[Pixel coordinate listings]
- - - - - - -

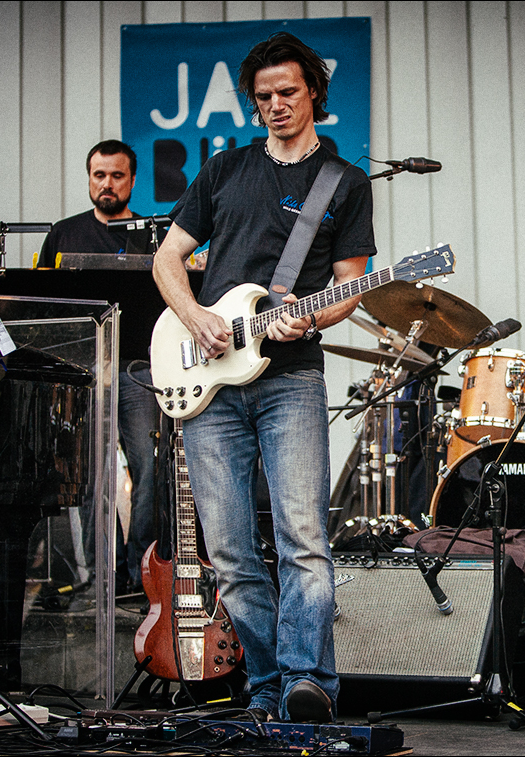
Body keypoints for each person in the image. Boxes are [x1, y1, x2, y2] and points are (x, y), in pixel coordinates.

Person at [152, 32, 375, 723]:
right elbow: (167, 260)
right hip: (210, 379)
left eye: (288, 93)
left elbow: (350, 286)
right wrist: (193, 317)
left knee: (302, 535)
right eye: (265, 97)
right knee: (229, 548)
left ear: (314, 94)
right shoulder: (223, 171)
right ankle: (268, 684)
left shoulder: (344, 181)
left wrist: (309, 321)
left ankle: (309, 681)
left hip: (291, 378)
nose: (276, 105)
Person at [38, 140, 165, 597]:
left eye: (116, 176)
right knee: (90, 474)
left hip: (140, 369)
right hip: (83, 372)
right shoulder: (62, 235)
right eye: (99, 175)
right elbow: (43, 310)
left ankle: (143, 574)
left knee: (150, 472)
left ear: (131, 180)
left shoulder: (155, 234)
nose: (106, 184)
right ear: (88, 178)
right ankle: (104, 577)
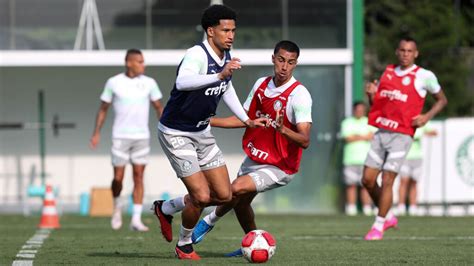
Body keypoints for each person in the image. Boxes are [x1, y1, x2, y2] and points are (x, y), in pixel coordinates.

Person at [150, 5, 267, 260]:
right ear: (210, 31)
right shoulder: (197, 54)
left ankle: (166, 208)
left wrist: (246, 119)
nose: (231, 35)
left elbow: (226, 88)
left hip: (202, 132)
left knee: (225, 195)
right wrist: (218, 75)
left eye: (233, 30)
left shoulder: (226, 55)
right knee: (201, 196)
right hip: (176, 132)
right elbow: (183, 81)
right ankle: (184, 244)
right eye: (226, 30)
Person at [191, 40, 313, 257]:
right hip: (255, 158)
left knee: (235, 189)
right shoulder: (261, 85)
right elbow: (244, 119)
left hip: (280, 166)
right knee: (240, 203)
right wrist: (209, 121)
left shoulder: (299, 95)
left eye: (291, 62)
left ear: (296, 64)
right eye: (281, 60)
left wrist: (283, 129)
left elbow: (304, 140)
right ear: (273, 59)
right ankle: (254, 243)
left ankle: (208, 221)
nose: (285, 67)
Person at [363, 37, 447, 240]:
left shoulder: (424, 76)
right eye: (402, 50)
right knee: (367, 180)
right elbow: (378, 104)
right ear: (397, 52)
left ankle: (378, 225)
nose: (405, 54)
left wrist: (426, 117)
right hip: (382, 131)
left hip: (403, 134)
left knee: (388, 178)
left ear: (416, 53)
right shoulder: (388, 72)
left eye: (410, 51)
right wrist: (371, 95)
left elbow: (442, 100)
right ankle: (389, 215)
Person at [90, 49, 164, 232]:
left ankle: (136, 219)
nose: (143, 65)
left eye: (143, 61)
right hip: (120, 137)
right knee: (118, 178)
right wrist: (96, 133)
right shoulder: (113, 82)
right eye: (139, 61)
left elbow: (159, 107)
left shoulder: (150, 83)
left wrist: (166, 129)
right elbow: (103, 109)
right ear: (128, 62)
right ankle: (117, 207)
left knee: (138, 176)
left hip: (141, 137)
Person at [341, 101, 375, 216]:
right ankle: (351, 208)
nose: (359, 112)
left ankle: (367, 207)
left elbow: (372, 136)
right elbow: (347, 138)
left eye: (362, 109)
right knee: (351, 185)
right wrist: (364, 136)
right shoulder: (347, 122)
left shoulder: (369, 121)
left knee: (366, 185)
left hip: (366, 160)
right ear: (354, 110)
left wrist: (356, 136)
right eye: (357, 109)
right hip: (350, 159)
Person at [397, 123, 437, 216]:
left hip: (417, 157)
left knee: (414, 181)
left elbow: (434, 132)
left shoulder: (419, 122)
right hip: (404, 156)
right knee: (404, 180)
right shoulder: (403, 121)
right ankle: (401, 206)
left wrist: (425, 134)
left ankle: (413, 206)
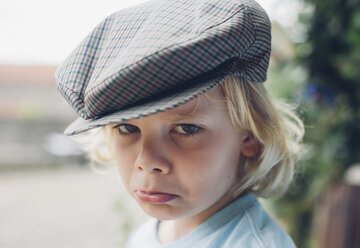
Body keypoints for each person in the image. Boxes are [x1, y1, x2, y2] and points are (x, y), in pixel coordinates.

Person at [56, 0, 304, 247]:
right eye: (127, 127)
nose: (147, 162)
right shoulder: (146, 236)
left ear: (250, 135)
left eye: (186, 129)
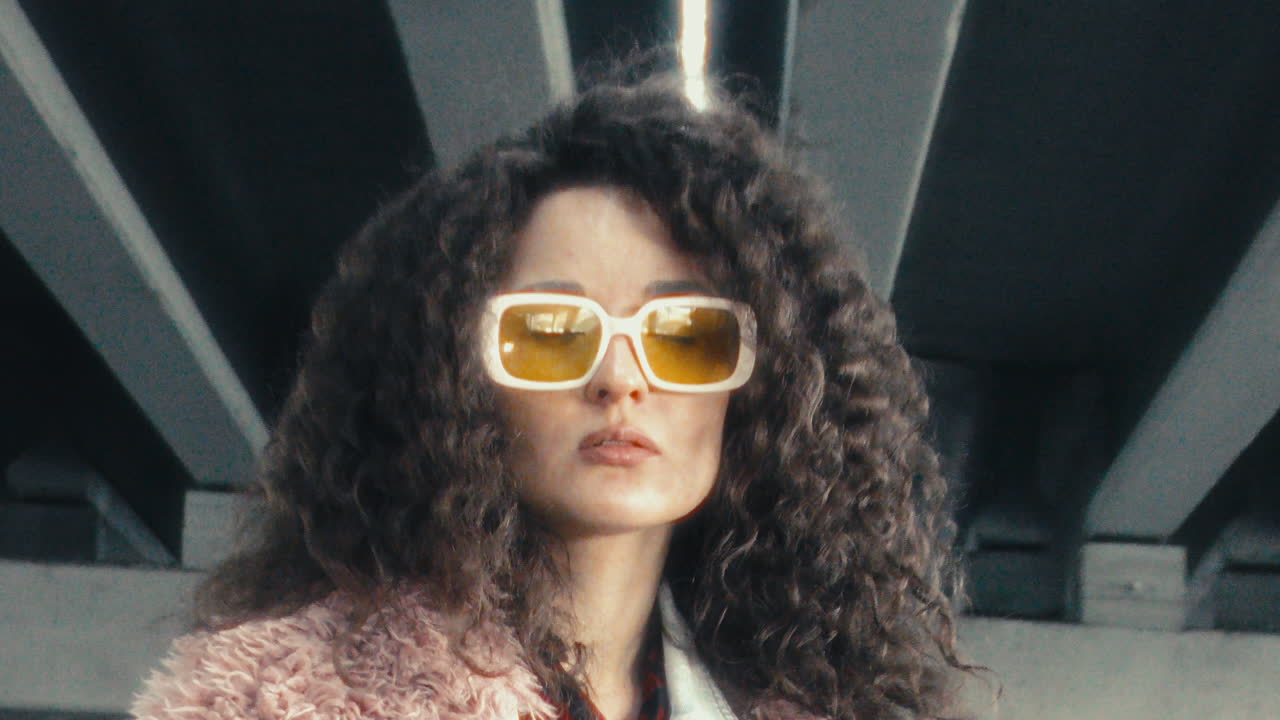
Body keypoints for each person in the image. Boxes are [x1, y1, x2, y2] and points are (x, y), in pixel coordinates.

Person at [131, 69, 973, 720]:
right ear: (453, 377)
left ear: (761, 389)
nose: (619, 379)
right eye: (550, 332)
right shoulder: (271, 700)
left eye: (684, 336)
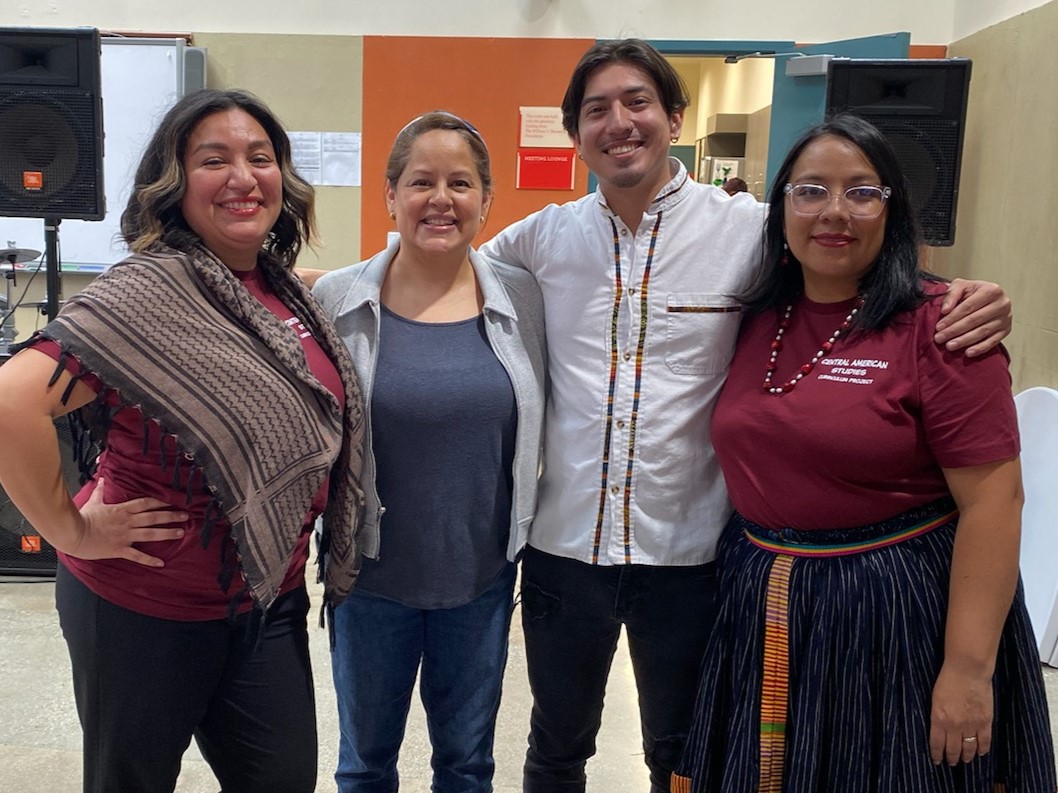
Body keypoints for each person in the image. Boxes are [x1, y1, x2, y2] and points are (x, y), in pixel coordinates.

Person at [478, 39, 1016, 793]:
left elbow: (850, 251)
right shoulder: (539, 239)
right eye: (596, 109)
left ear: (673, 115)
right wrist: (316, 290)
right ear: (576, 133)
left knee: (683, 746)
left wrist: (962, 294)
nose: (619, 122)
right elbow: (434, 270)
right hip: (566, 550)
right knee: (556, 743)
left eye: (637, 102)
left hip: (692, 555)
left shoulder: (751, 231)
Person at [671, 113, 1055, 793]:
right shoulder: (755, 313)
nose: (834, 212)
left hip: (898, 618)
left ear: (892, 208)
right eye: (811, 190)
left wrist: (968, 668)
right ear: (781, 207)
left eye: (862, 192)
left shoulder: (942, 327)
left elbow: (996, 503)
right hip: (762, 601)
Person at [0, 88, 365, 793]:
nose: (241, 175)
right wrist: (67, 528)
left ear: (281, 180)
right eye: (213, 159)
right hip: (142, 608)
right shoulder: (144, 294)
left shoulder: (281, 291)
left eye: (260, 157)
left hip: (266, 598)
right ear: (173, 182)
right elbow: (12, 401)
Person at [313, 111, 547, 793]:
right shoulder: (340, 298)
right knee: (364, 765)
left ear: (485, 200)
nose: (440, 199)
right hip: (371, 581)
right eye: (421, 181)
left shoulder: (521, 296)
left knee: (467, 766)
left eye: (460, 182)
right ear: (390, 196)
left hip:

- - - - - - -

Starting at the line that contains "left hip: (266, 598)", retype each remaining line of the records exactly; that line and the last line are both included.

left hip: (266, 598)
right ear: (173, 182)
right elbow: (12, 401)
Person at [313, 111, 547, 793]:
right shoulder: (340, 298)
right knee: (364, 765)
left ear: (485, 200)
nose: (440, 199)
right hip: (371, 581)
right eye: (421, 181)
left shoulder: (521, 296)
left knee: (467, 766)
left eye: (460, 182)
right ear: (390, 196)
left hip:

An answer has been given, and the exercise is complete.